Support Vector Machine(2.1)-Solving dual problem for hard margin maximization
SVM之硬间隔最大化
In the last section, (1.8) is a convex quadratic programming problem. Using the method of Lagrange multipliers, (1.8) could be represented as: $$ L(w,b,\alpha) = \frac{1}{2} {\Vert w \Vert}^2 + \sum\limits_{i=1}^{N} \alpha_i (1-y^{(i)}(w \cdot x^{(i)} + b)), \alpha_i \ge 0 \tag{2.1}$$
The dual problem is: $$\max\limits_{\alpha} \ \min\limits_{w,b} L(w,b,\alpha) \tag{2.2}$$
Solving $\min\limits_{w,b} L(w,b,\alpha)$
$$ \nabla_w L(w,b,\alpha) = w - \sum\limits_{i=1}^{N} \alpha_i y^{(i)} x^{(i)} = 0 \\ \nabla_b L(w,b,\alpha) = \sum\limits_{i=1}^{N} \alpha_i y^{(i)} = 0 \tag{2.3}$$
Combine (2.3) with (2.1), we have the dual problem:
$$ \begin{align}
& \max\limits_{\alpha} \left\lbrace - \frac{1}{2} \sum\limits_{i=1}^{N} \sum\limits_{j=1}^{N} \alpha_i \alpha_j y^{(i)} y^{(j)} (x^{(i)} \cdot x^{(j)}) + \sum\limits_{i=1}^{N} \alpha_i \right\rbrace \\
& s.t. \quad \sum\limits_{i=1}^{N} \alpha_i y^{(i)} = 0, \alpha_i \ge 0
\end{align} \tag{2.4}$$
Solving $\alpha$ for $\max\limits_{\alpha} \ \min\limits_{w,b} L(w,b,\alpha) $
$$ \begin{align}
& \min\limits_{\alpha} \left\lbrace \frac{1}{2} \sum\limits_{i=1}^{N} \sum\limits_{j=1}^{N} \alpha_i \alpha_j y^{(i)} y^{(j)} (x^{(i)} \cdot x^{(j)}) - \sum\limits_{i=1}^{N} \alpha_i \right\rbrace \\
& s.t. \quad \sum\limits_{i=1}^{N} \alpha_i y^{(i)} = 0, \alpha_i \ge 0
\end{align} \tag{2.5}$$
The solved parameter $\alpha^{*}$ should satisfy the KKT condition (2.3), (2.4) and $ \alpha_i^{*} (1-y^{(i)}(w^{*} \cdot x^{(i)} + b^{*})) = 0 $
Solving $w,b$
Once $\alpha^{*}$ is solved, we have: $$ w^{*} = \sum\limits_{i=1}^{N} \alpha_i^{*} y^{(i)} x^{(i)} \\ b^{*} = y^{(j)} - \sum\limits_{i=1}^{N} \alpha_i^{*} y^{(i)} (x^{(i)} \cdot x^{(j)}) \tag{2.6}$$ in which the $(x^{(j)}, y^{(j)})$ satisfies: $ 1-y^{(j)}(w^{*} \cdot x^{(j)} + b^{*}) = 0 $, which means it’s on the classification border.
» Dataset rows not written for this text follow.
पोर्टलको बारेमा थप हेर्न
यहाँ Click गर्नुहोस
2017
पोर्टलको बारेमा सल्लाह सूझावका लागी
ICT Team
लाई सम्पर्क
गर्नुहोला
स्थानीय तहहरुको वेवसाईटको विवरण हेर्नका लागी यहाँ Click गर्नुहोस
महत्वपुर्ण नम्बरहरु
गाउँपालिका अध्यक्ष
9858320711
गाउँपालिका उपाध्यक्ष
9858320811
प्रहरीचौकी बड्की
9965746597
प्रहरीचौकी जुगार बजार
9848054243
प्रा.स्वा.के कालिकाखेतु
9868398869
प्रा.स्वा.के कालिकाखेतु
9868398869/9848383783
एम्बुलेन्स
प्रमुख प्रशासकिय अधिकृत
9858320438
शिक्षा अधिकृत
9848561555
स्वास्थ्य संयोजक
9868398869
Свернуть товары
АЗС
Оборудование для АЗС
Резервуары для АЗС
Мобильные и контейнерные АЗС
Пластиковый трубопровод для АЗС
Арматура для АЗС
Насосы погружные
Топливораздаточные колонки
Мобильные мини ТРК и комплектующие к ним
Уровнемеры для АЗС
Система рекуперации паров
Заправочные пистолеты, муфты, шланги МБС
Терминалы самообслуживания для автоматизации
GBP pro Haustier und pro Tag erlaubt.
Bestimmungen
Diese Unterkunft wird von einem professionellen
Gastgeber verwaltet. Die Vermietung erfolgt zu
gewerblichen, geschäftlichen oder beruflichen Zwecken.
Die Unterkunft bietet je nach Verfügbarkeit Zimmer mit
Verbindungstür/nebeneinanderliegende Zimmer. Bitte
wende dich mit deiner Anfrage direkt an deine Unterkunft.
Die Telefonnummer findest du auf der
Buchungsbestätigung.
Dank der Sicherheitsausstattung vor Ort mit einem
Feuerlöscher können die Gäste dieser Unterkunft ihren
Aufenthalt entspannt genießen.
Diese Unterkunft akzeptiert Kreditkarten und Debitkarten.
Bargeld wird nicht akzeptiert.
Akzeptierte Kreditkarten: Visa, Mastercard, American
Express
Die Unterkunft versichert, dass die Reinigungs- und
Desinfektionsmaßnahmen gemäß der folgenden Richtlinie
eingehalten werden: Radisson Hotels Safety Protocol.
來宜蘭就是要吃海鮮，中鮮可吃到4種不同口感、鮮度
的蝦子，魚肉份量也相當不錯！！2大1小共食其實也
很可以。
Notice that when $\alpha_i = 0$, $(x^{(i)}, y^{(i)})$ has no contribution in deciding the $w$ and $b$, which means that only a few points on the border decides the SVM with their $\alpha_i > 0$, and $ 1-y^{(i)}(w^{*} \cdot x^{(i)} + b^{*}) = 0 $, they are support vectors.